Watchdog: Hardware Problem Detection
Introduction
In computer hardware, a watchdog is an electronic or software mechanism designed to ensure that an automated system hasn’t become stuck at a particular processing step. It’s a protection mechanism designed to restart the system if a defined action is not executed within a given time period.
When implemented in software, it typically consists of a counter that is regularly reset to zero. If the counter exceeds a given value (timeout), then a system reset is triggered. The watchdog often consists of a register that is updated via a regular interrupt. It can also consist of an interrupt routine that must perform certain maintenance tasks before returning control to the main program. If a routine enters an infinite loop, the watchdog counter will no longer be reset to zero, and a reset is ordered. The watchdog also allows a restart if no instruction is provided for this purpose. You simply need to write a value exceeding the counter’s capacity directly into the register. The watchdog will then initiate the reset.
In industrial computing, the watchdog is often implemented as an electronic device, generally a monostable flip-flop. It is based on the principle that each processing step must execute within a maximum time. It is therefore possible to arm a timer before its execution. When the flip-flop returns to its stable state before the task is complete, the watchdog is triggered. It implements a backup system that can either trigger an alarm, restart the device, or activate a redundant system.

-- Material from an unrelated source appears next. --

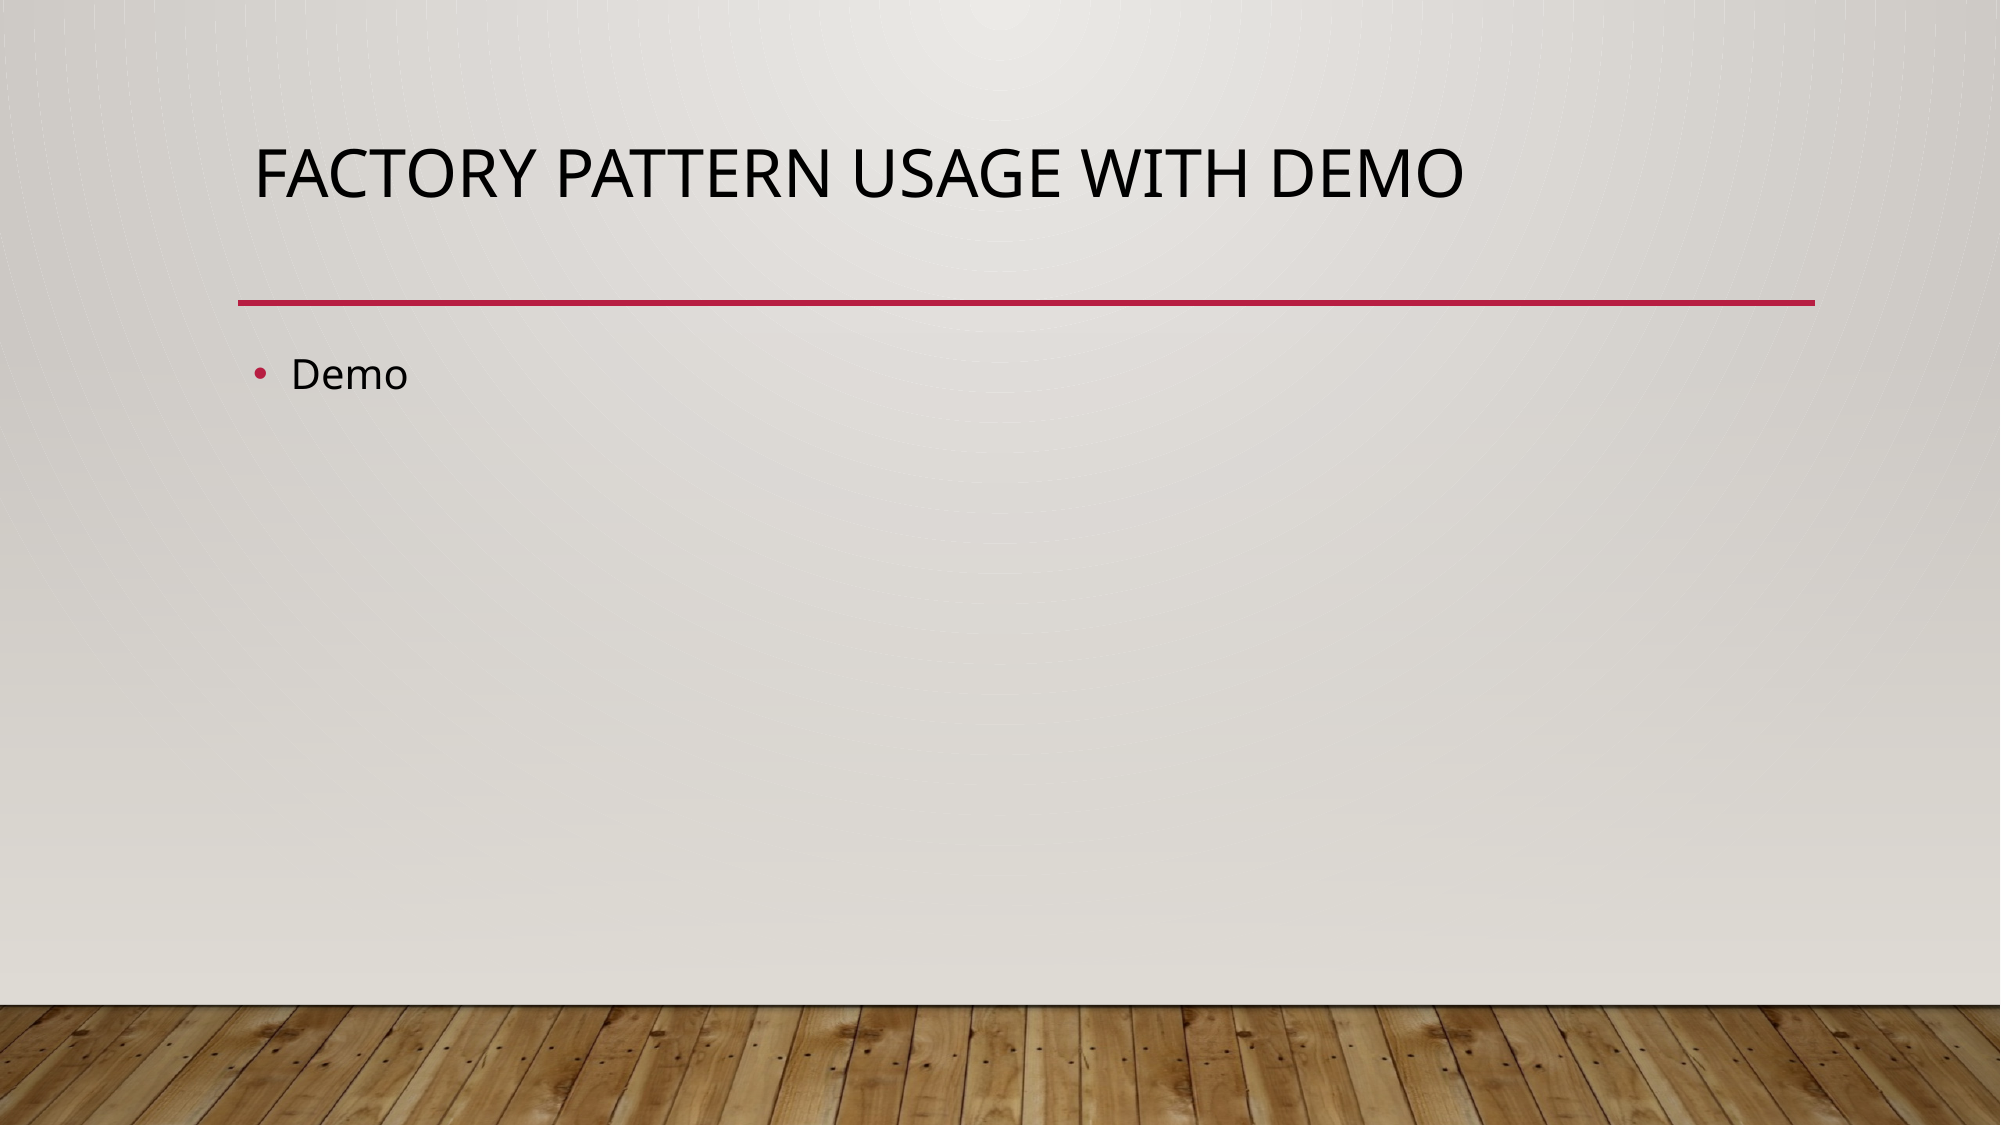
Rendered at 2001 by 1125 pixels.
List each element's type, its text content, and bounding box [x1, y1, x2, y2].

Watchdogs are often integrated into microcontrollers and motherboards dedicated to real-time operations.
Installation
Watchdog is simple to install and set up:
apt-get install watchdog
There’s also a small kernel component to implement:
CONFIG_WATCHDOG=y
CONFIG_SOFT_WATCHDOG=y
Configuration
Configuration is done in the /etc/watchdog.conf
file. Let’s look at some different mechanisms.
Networks
Take here for example the IP addresses 192.168.0.138 and 192.168.0.1. This means that we’re going to continuously ping these IP addresses, and if one of them doesn’t respond, it means we have a failure on our machine and therefore need to reboot. This method is quite dangerous in production, so be sure of what you’re doing.
ping = 192.168.0.138
ping = 192.168.0.1
interface = eth0
file = /var/log/messages
The pings are sent from the network card eth0 and are logged in /var/log/messages.
System Load
If you believe your machine contains no bugs and that if the memory load is too high, there’s a problem and you need to reboot, then here’s an option that will appeal to you:
max-load-1 = 24
max-load-5 = 18
max-load-15 = 12
Modify the values according to your needs.
Temperature
If you monitor your machine and want to restart in case of overheating, use this:
temperature-device = /dev/hda
max-temperature = 50
You should normally have already configured sensors beforehand (e.g., hdparm & lm-sensors).
Default Options
You must also set the default options and adapt them to your needs:
# Defaults compiled into the binary
admin = root
interval = 10
logtick = 1
# This greatly decreases the chance that watchdog won't be scheduled before
# your machine is really loaded
realtime = yes
priority = 1
# Check if syslogd is still running by enabling the following line
pidfile = /var/run/syslogd.pid
Once finished, apply the changes by restarting the service:
/etc/init.d/watchdog restart
Last updated 17 Dec 2006, 22:29 +0200.